:: TASK GOAL ::
Copy out the text of every record below word for word, keeping each line as it is, but omit the pictures.

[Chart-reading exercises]
━━━━━━━━━━━━━━━━━━━━━━━━━━━━━━

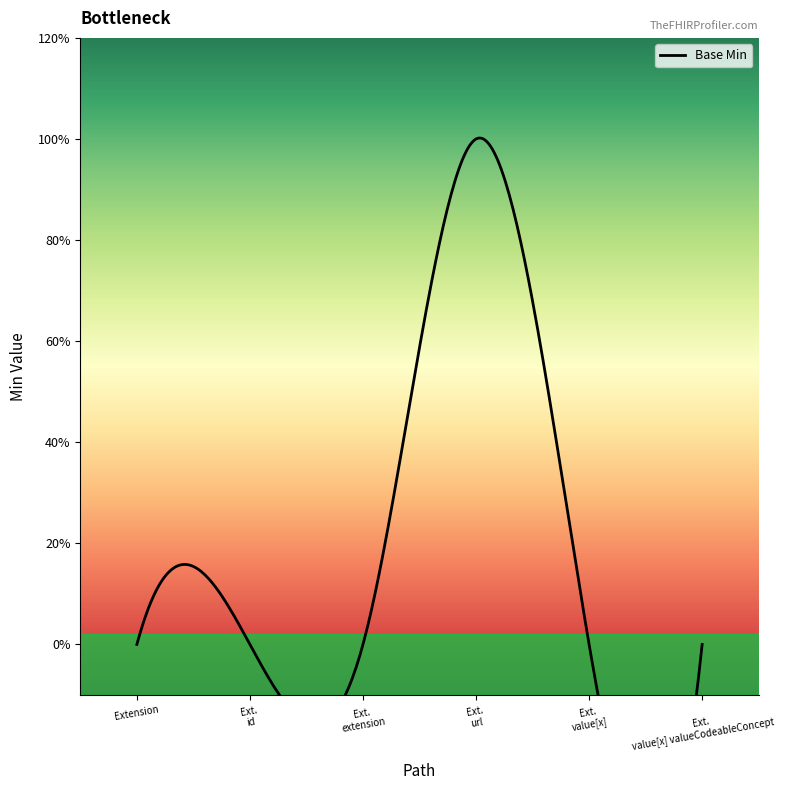

Reading right to left, transcribe all the data shown in this chart.

0	0	1	0	0	0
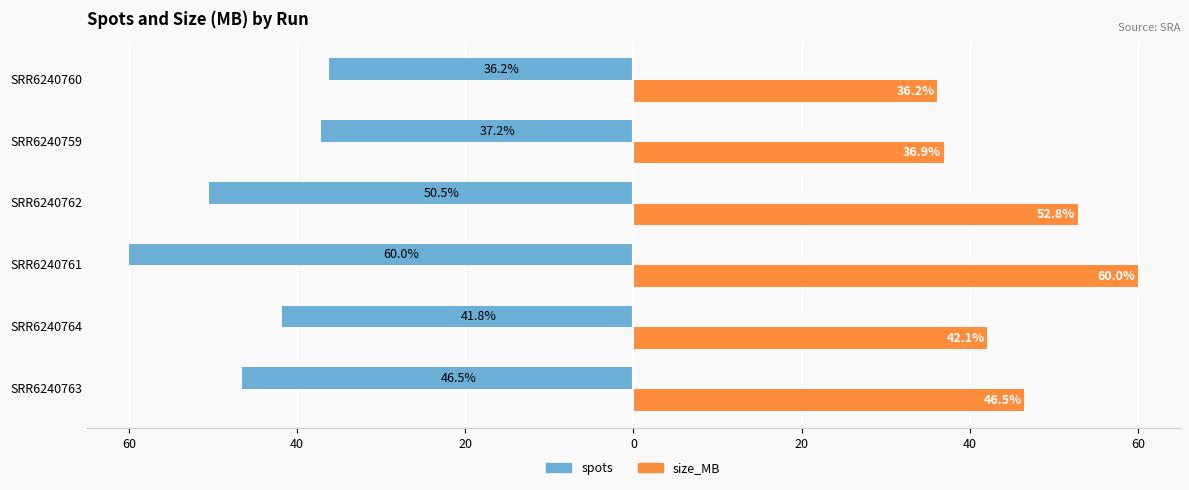

What are all the series names shown in the legend?

spots, size_MB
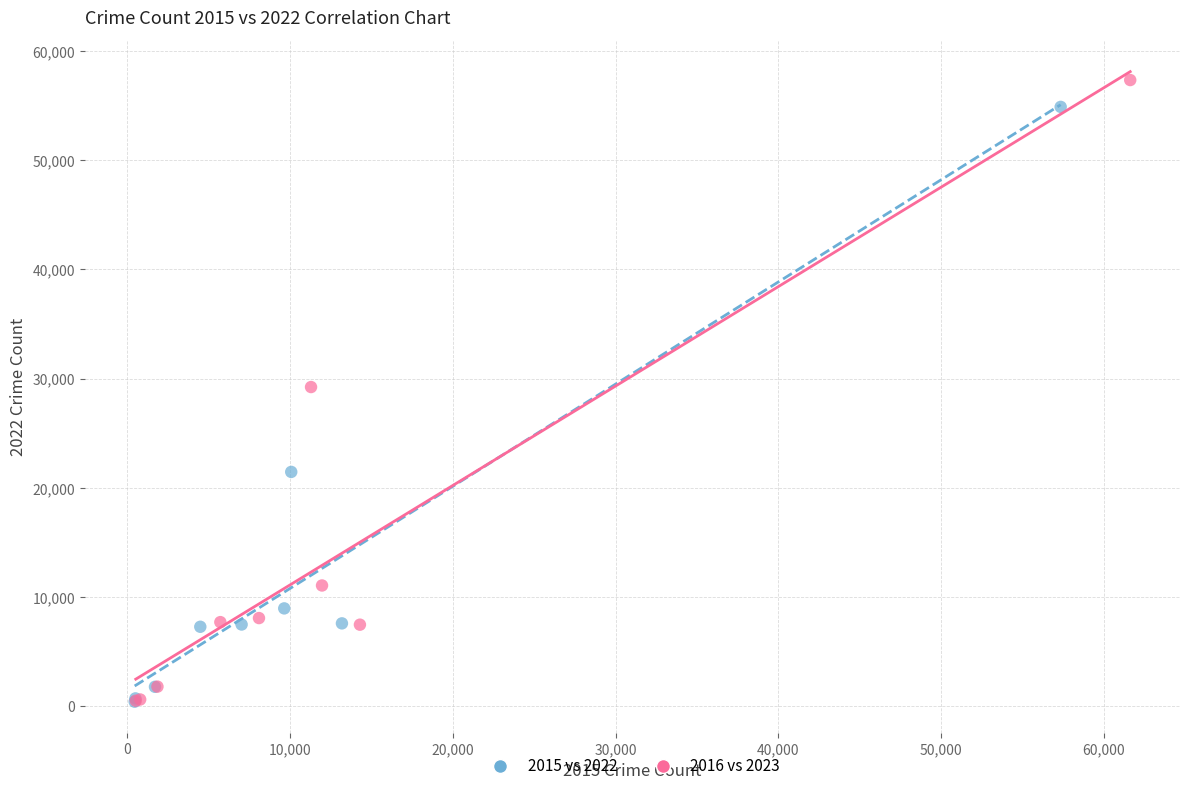

Which series has the widest spread of Y values?

2016 vs 2023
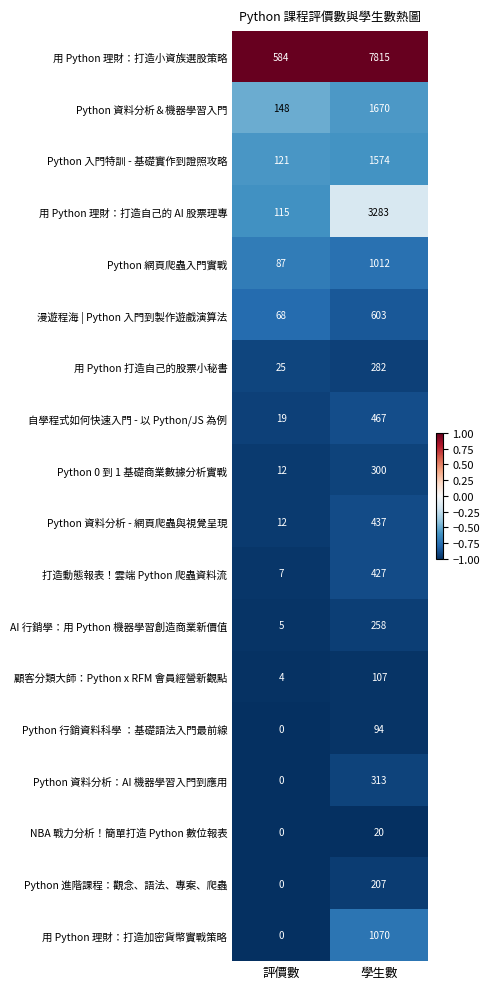

At which label is Python 進階課程：觀念、語法、專案、爬蟲 closest to 103?

評價數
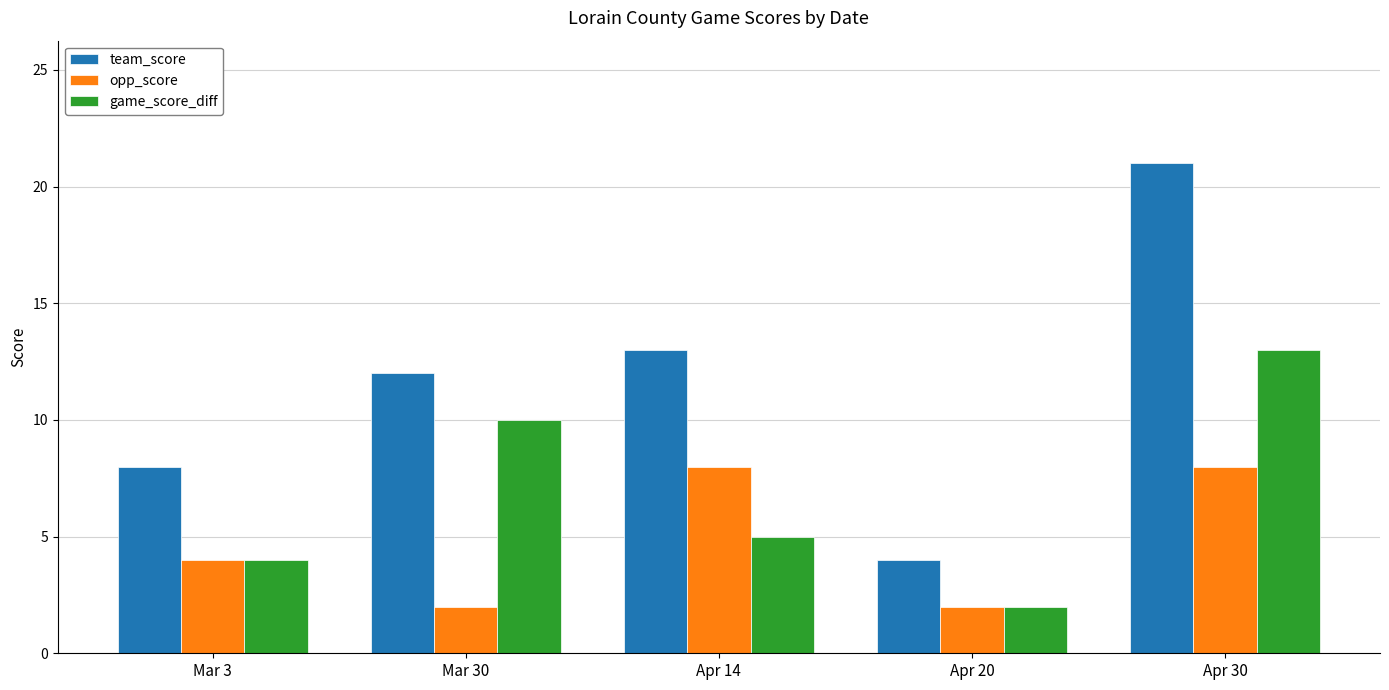

What is the difference between the second highest and second lowest values in the game_score_diff series?

6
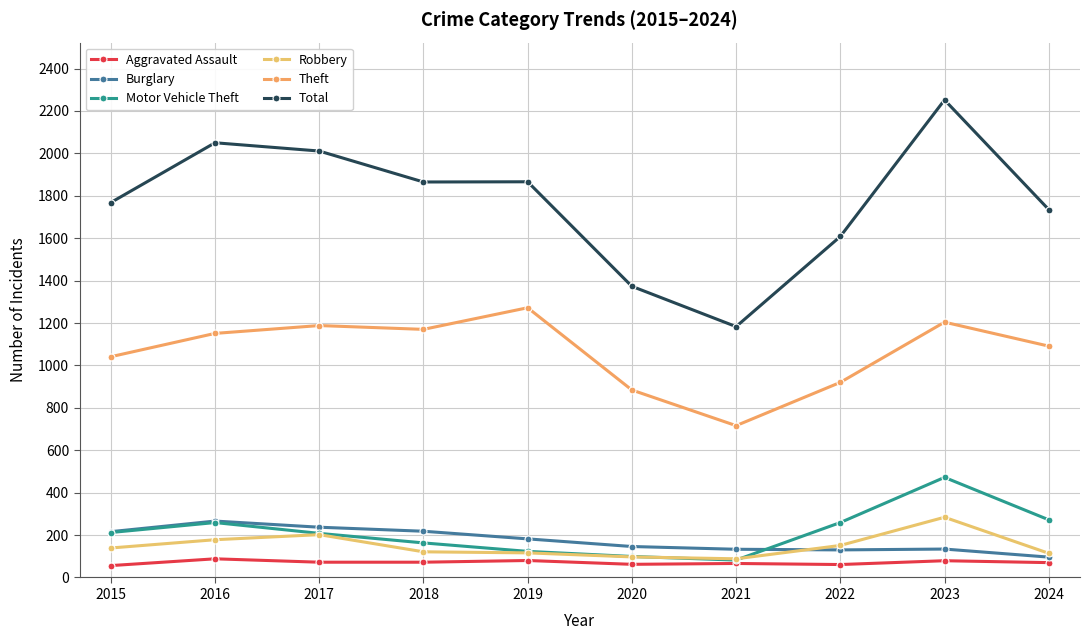

How many values in the Motor Vehicle Theft series are below 212?

5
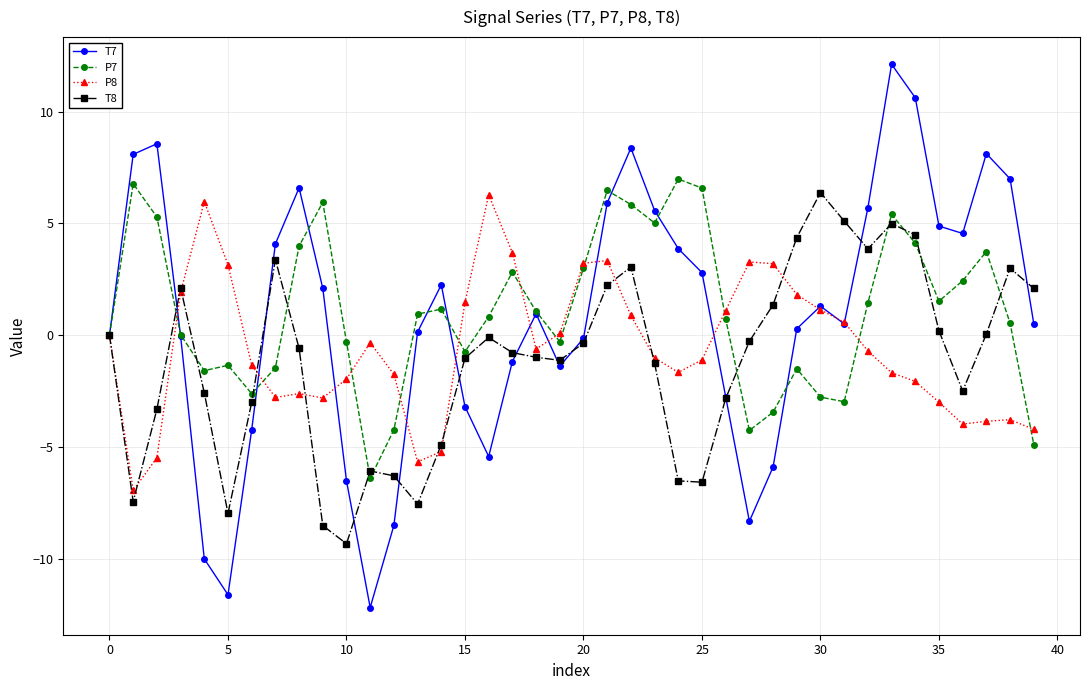

True or false: T8 has more than 2 interior local peaks.

True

━━━━━━━━━━━━━━━━━━━━━━━━━━━━━━

:: RESPONSE TO THIS EXERCISE ::
Reading right to left, transcribe all the data shown in this chart.

0	0	1	0	0	0

What are all the series names shown in the legend?

spots, size_MB

Which series has the widest spread of Y values?

2016 vs 2023

At which label is Python 進階課程：觀念、語法、專案、爬蟲 closest to 103?

評價數

What is the difference between the second highest and second lowest values in the game_score_diff series?

6

How many values in the Motor Vehicle Theft series are below 212?

5

True or false: T8 has more than 2 interior local peaks.

True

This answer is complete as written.